State to use grand jury to probe gang drug activity


Attorney general plans to use system to force gang members to testify



Staff Writer

South Carolina’s top prosecutor said Wednesday he will start using the power of the state grand jury to combat gang-related drug activity statewide.

Attorney General Henry McMaster said the state grand jury — a branch of his office — will be used to force gang members to testify in drug investigations. That can help state and local law enforcement agencies break up drug networks, he said.

Gangs typically are involved in drug trafficking, McMaster said.

“It is clear we have a gang problem in South Carolina, and the full resources of the state must be used to combat that,” he said during a press conference at his Columbia office.

Richland County Sheriff Leon Lott, whom McMaster credited with helping come up with the idea, said the goal is to identify drug kingpins.

“If we cut the head off, the body will follow,” Lott said. “We’re catching the little ones right now.”

But Denyse Williams, executive director of the state chapter of the American Civil Liberties Union, said she is concerned the state grand jury will be used to unfairly target poor minorities who are not the “big movers and shakers in the drug trade.”

“They’re dealing with powerless people who don’t know their legal rights,” she said Wednesday.
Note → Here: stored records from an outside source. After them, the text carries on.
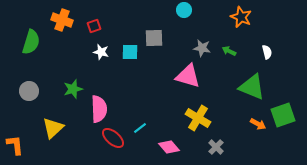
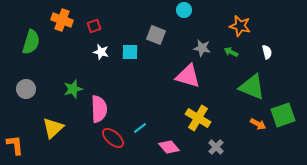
orange star: moved 1 px left, 9 px down; rotated 10 degrees counterclockwise
gray square: moved 2 px right, 3 px up; rotated 24 degrees clockwise
green arrow: moved 2 px right, 1 px down
gray circle: moved 3 px left, 2 px up
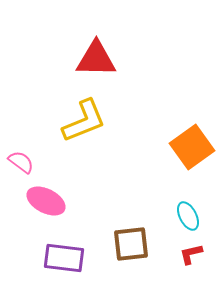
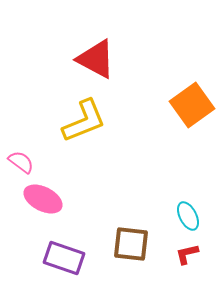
red triangle: rotated 27 degrees clockwise
orange square: moved 42 px up
pink ellipse: moved 3 px left, 2 px up
brown square: rotated 12 degrees clockwise
red L-shape: moved 4 px left
purple rectangle: rotated 12 degrees clockwise
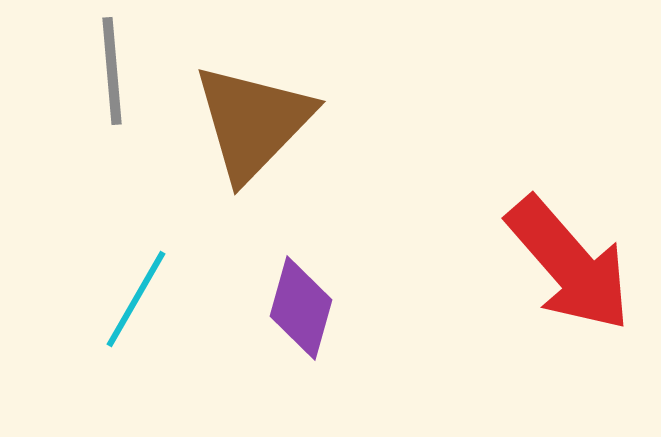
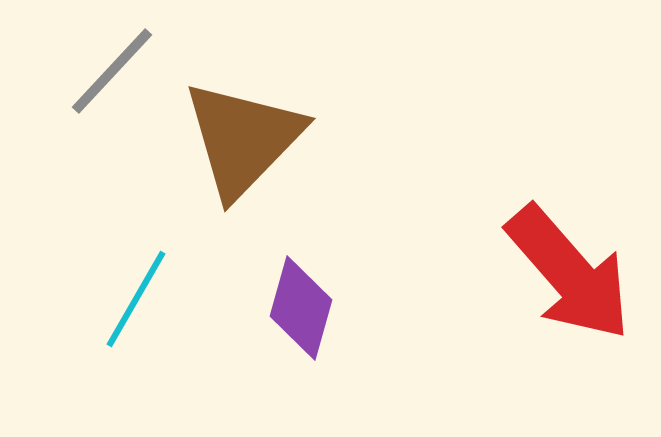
gray line: rotated 48 degrees clockwise
brown triangle: moved 10 px left, 17 px down
red arrow: moved 9 px down
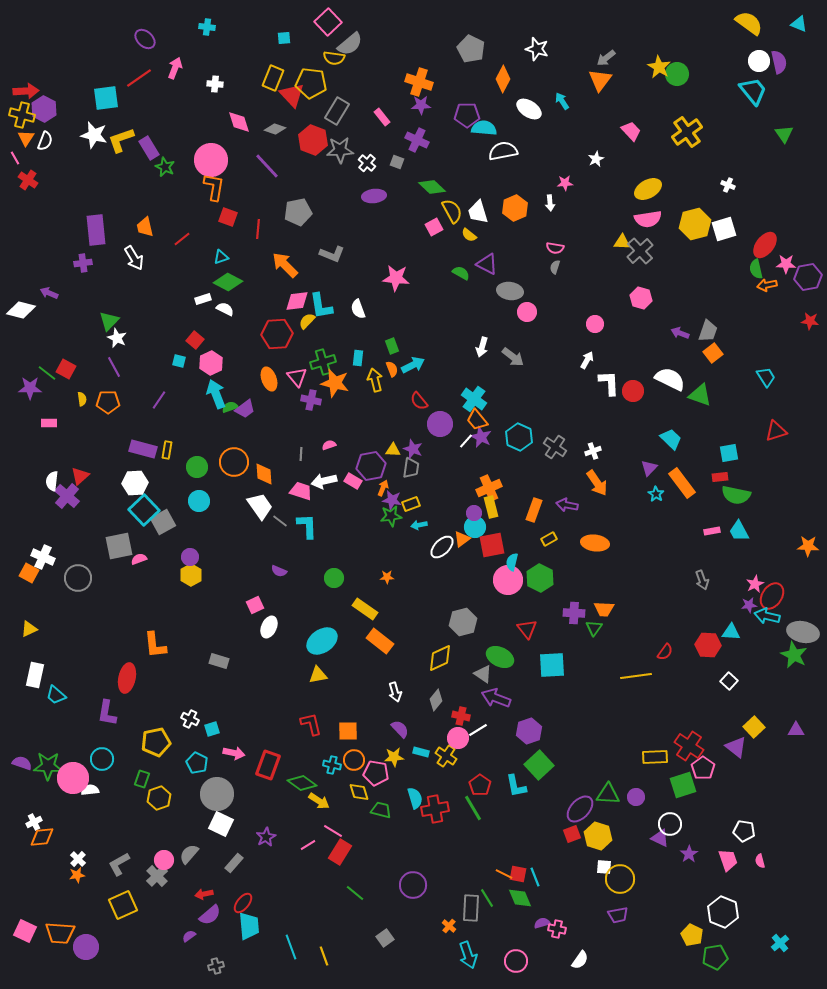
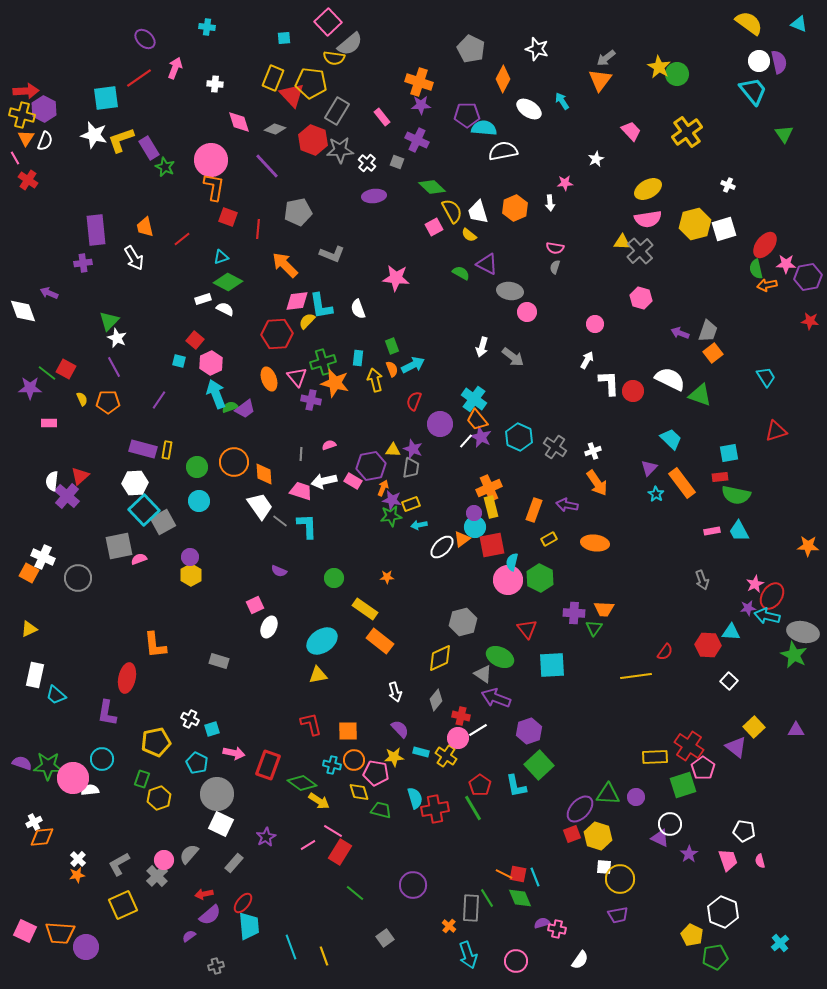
white diamond at (21, 310): moved 2 px right, 1 px down; rotated 56 degrees clockwise
yellow semicircle at (82, 399): rotated 16 degrees counterclockwise
red semicircle at (419, 401): moved 5 px left; rotated 60 degrees clockwise
purple star at (749, 605): moved 1 px left, 3 px down
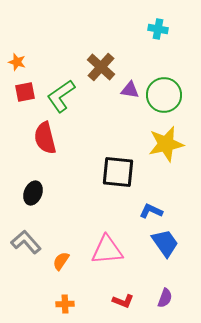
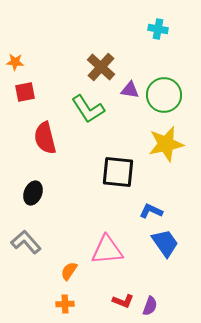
orange star: moved 2 px left; rotated 12 degrees counterclockwise
green L-shape: moved 27 px right, 13 px down; rotated 88 degrees counterclockwise
orange semicircle: moved 8 px right, 10 px down
purple semicircle: moved 15 px left, 8 px down
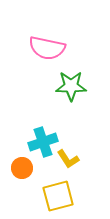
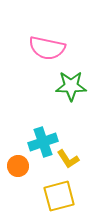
orange circle: moved 4 px left, 2 px up
yellow square: moved 1 px right
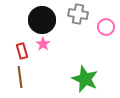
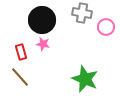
gray cross: moved 4 px right, 1 px up
pink star: rotated 24 degrees counterclockwise
red rectangle: moved 1 px left, 1 px down
brown line: rotated 35 degrees counterclockwise
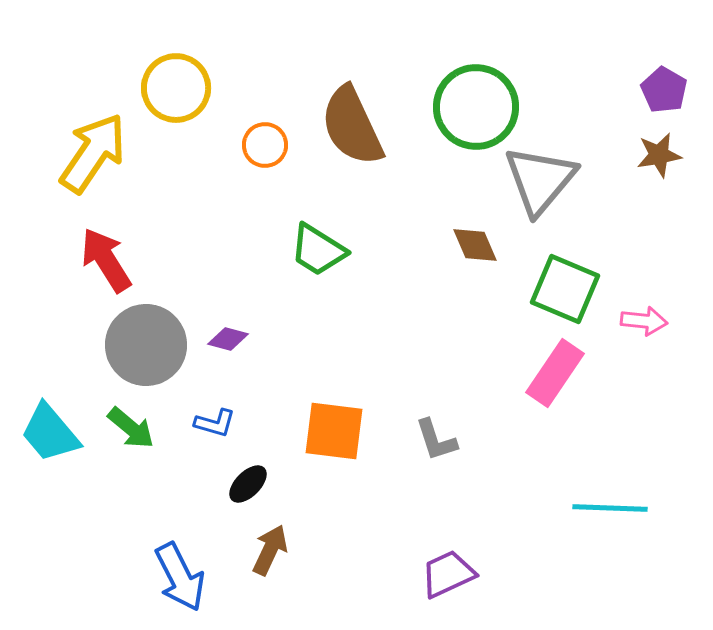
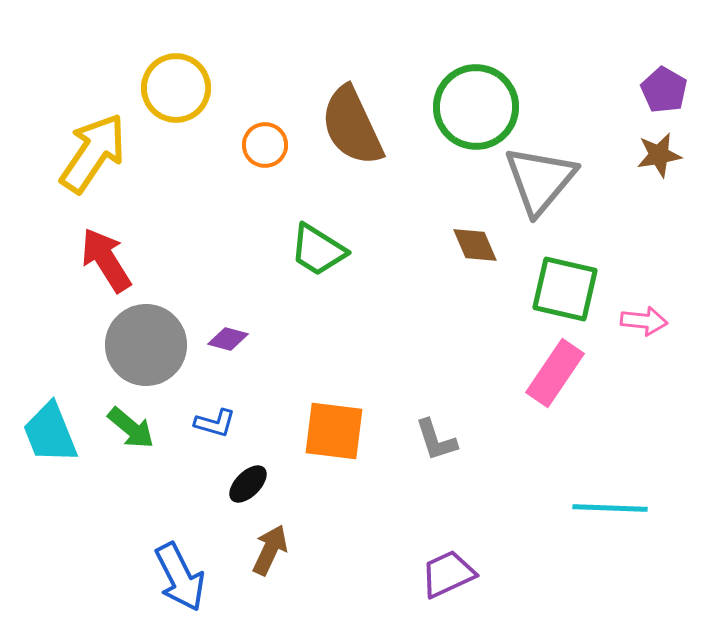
green square: rotated 10 degrees counterclockwise
cyan trapezoid: rotated 18 degrees clockwise
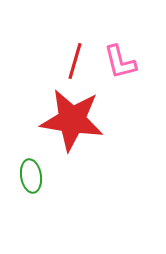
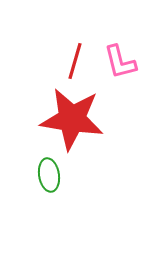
red star: moved 1 px up
green ellipse: moved 18 px right, 1 px up
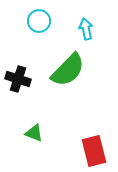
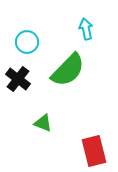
cyan circle: moved 12 px left, 21 px down
black cross: rotated 20 degrees clockwise
green triangle: moved 9 px right, 10 px up
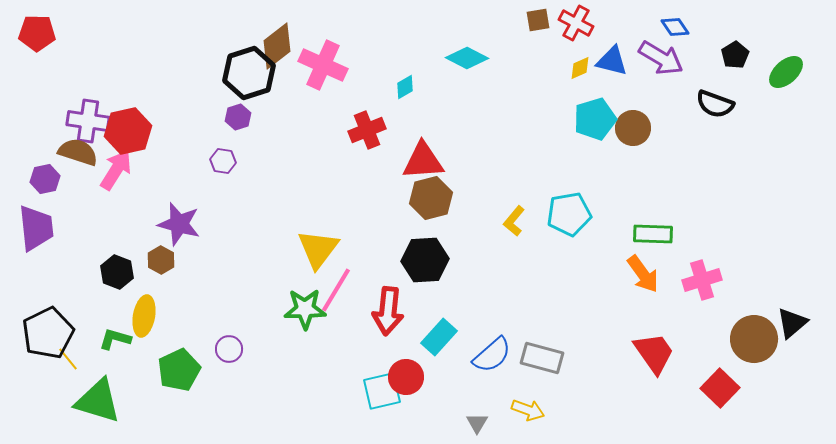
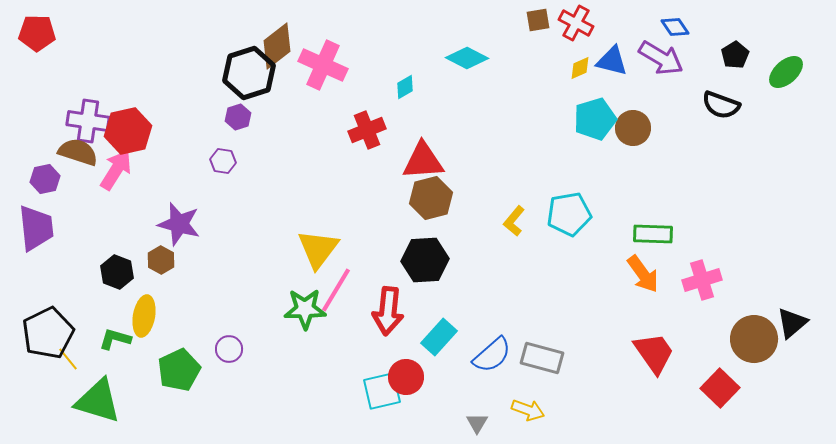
black semicircle at (715, 104): moved 6 px right, 1 px down
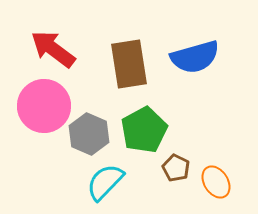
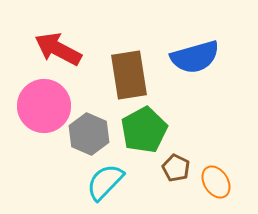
red arrow: moved 5 px right; rotated 9 degrees counterclockwise
brown rectangle: moved 11 px down
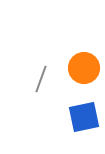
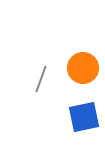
orange circle: moved 1 px left
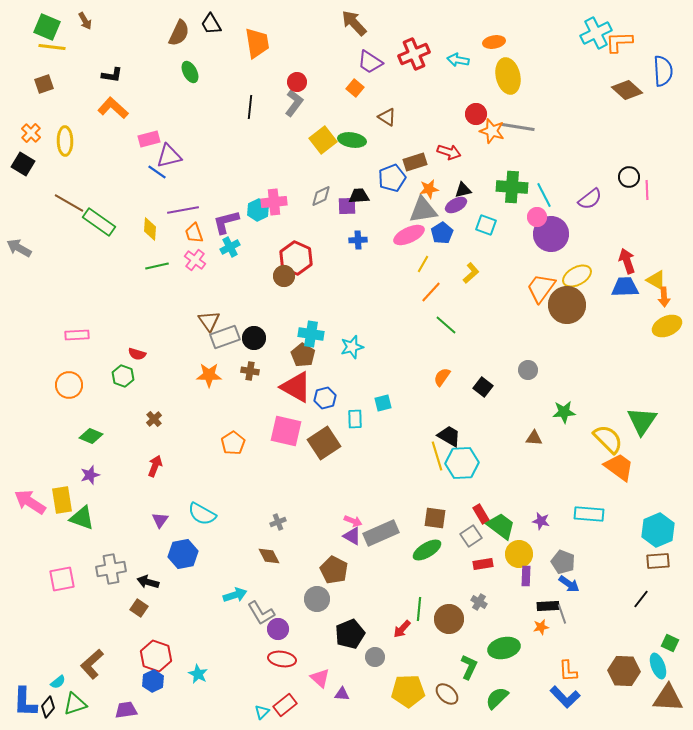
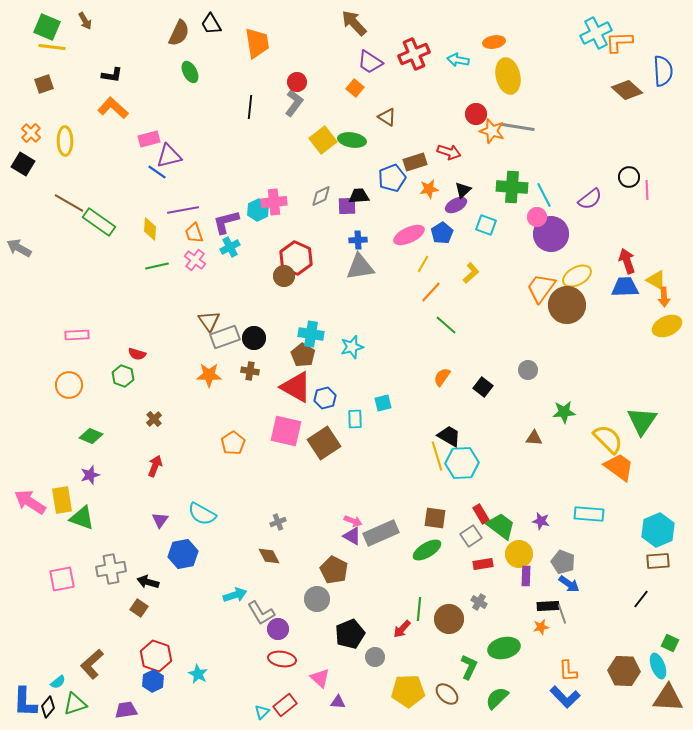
black triangle at (463, 190): rotated 30 degrees counterclockwise
gray triangle at (423, 210): moved 63 px left, 57 px down
purple triangle at (342, 694): moved 4 px left, 8 px down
The state grand jury is not all-powerful: Witnesses cannot be jailed for contempt if they refused to testify while invoking their Fifth Amendment right against self-incrimination. “Without a concrete deal of immunity, they should take the Fifth on every single question,” Williams said.

Although there is “no silver bullet to this problem,” the state grand jury can be a useful tool in combatting gangs, State Law Enforcement Division Chief Robert Stewart said during the press conference.

Between 80 and 100 gangs have been identified statewide using a federal definition of gangs, Stewart said. There were 522 reported gang-related incidents statewide last year, up from 370 the previous year, he said, though he added the state doesn’t yet track the number of gang-related drug incidents.

McMaster said gang activity cuts across all racial and income levels. David Soto, a Richland sheriff’s gang investigator, showed reporters pictures of gang graffiti in the county, including upscale areas of Northeast Richland.

The state grand jury is more powerful than county grand juries, which don’t have subpoena powers and are limited to crimes within their respective counties. The state grand jury can investigate multicounty drug and obscenity crimes, as well as public corruption, election fraud, computer crime violations, securities fraud and terrorism.

Besides compelling witnesses to testify, the 18-member state grand jury, which meets in secret, can subpoena records and other documents in deciding whether to issue indictments.

Since becoming the state attorney general two years ago, McMaster, a former U.S. attorney for South Carolina, has sought the Legislature’s approval to expand the state grand jury’s authority. His latest proposal would not require any change in the law.

State Sen. Jake Knotts, R-Lexington, who spoke during Wednesday’s press conference, has prefiled a bill that would define a gang and would make it illegal for gang members to intimidate someone into joining a gang or to keep someone from leaving a gang.